Kaltara Belum Miliki Rumah Aman

01-11-2017 / KOMISI VIII
Wakil Ketua Komisi VIII DPR Sodik Mudjahid ssat membeikan keterangan kepada wartawan. Foto:Eka Hindra/iw

 

Kota Tarakan di Kalimantan Utara (Kaltara) sampai kini belum memiliki rumah aman. Padahal, kasus-kasus kekerasan begitu tinggi terjadi.

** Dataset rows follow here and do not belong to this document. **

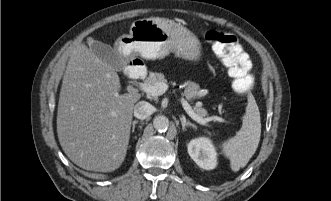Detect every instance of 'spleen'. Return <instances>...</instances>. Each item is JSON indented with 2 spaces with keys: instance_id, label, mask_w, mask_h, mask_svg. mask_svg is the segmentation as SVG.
<instances>
[{
  "instance_id": "3e777b00",
  "label": "spleen",
  "mask_w": 331,
  "mask_h": 201,
  "mask_svg": "<svg viewBox=\"0 0 331 201\" xmlns=\"http://www.w3.org/2000/svg\"><path fill=\"white\" fill-rule=\"evenodd\" d=\"M260 135V112L255 99L250 96L241 129L222 144V152L229 158L232 171L237 172L247 165L258 147Z\"/></svg>"
}]
</instances>
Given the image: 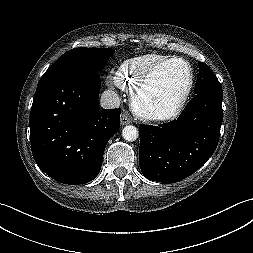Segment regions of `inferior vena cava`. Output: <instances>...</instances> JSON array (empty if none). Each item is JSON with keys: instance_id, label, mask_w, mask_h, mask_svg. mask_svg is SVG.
Here are the masks:
<instances>
[{"instance_id": "1", "label": "inferior vena cava", "mask_w": 253, "mask_h": 253, "mask_svg": "<svg viewBox=\"0 0 253 253\" xmlns=\"http://www.w3.org/2000/svg\"><path fill=\"white\" fill-rule=\"evenodd\" d=\"M100 105L105 109L118 108L120 106V98L113 90H106L101 95Z\"/></svg>"}]
</instances>
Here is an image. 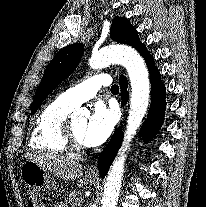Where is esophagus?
<instances>
[{"label":"esophagus","instance_id":"34e87169","mask_svg":"<svg viewBox=\"0 0 206 207\" xmlns=\"http://www.w3.org/2000/svg\"><path fill=\"white\" fill-rule=\"evenodd\" d=\"M87 172H88L89 175H92L94 177H98L99 172H98L97 164H95L94 166H91L90 168H88Z\"/></svg>","mask_w":206,"mask_h":207}]
</instances>
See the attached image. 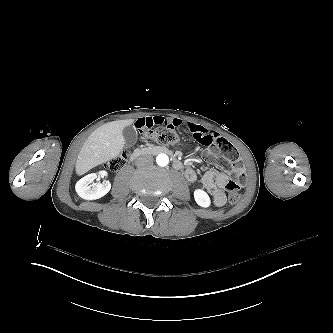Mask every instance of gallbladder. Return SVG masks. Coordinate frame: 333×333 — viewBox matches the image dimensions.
<instances>
[{"label":"gallbladder","mask_w":333,"mask_h":333,"mask_svg":"<svg viewBox=\"0 0 333 333\" xmlns=\"http://www.w3.org/2000/svg\"><path fill=\"white\" fill-rule=\"evenodd\" d=\"M123 136L127 146H132L137 141V131L133 126H126L123 129Z\"/></svg>","instance_id":"obj_1"}]
</instances>
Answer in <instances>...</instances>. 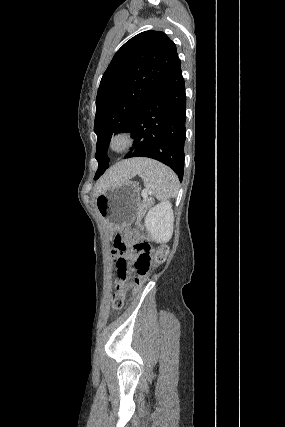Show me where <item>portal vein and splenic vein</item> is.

Setidaknya, ditemukan 34 kasus kekerasan pada Januari hingga Juni 2017. Kasus kekerasan yang terjadi didominasi kekerasan rumah tangga dan seksual.

 

Para korban kekerasan tersebut biasanya langsung dirujuk ke Jakarta, karena Kaltara belum ada rumah aman untuk merehabilitasi para korban kekerasan.  Demikian terungkap dalam pertemuan Tim Kunjungan Kerja (Kunker) Komisi VIII DPR RI dengan Sekda, Wali Kota, Ketua DPRD, Kakanwil Agama, Kadinsos, dan Kadinas PP dan PA yang digelar di Ruang Serbaguna, Gedung Pemerintah Kota Tarakan, Selasa (31/10/2017).

 

Wakil Ketua Komisi VIII DPR yang memimpin Tim Kunker ini Sodik Mudjahid mengatakan, fasilitas yang dibutuhkan oleh Dinas Pemberdayaan Perempuan dan Perlindungan Anak memang sudah ada item anggarannya di APBN melalui Kementerian Sosial. “Tinggal alokasinya, apakah Provinsi Kaltara kebagian atau tidak. Ini semua tergantung lobi dari gubernur atau perwakilannya," kata Sodik.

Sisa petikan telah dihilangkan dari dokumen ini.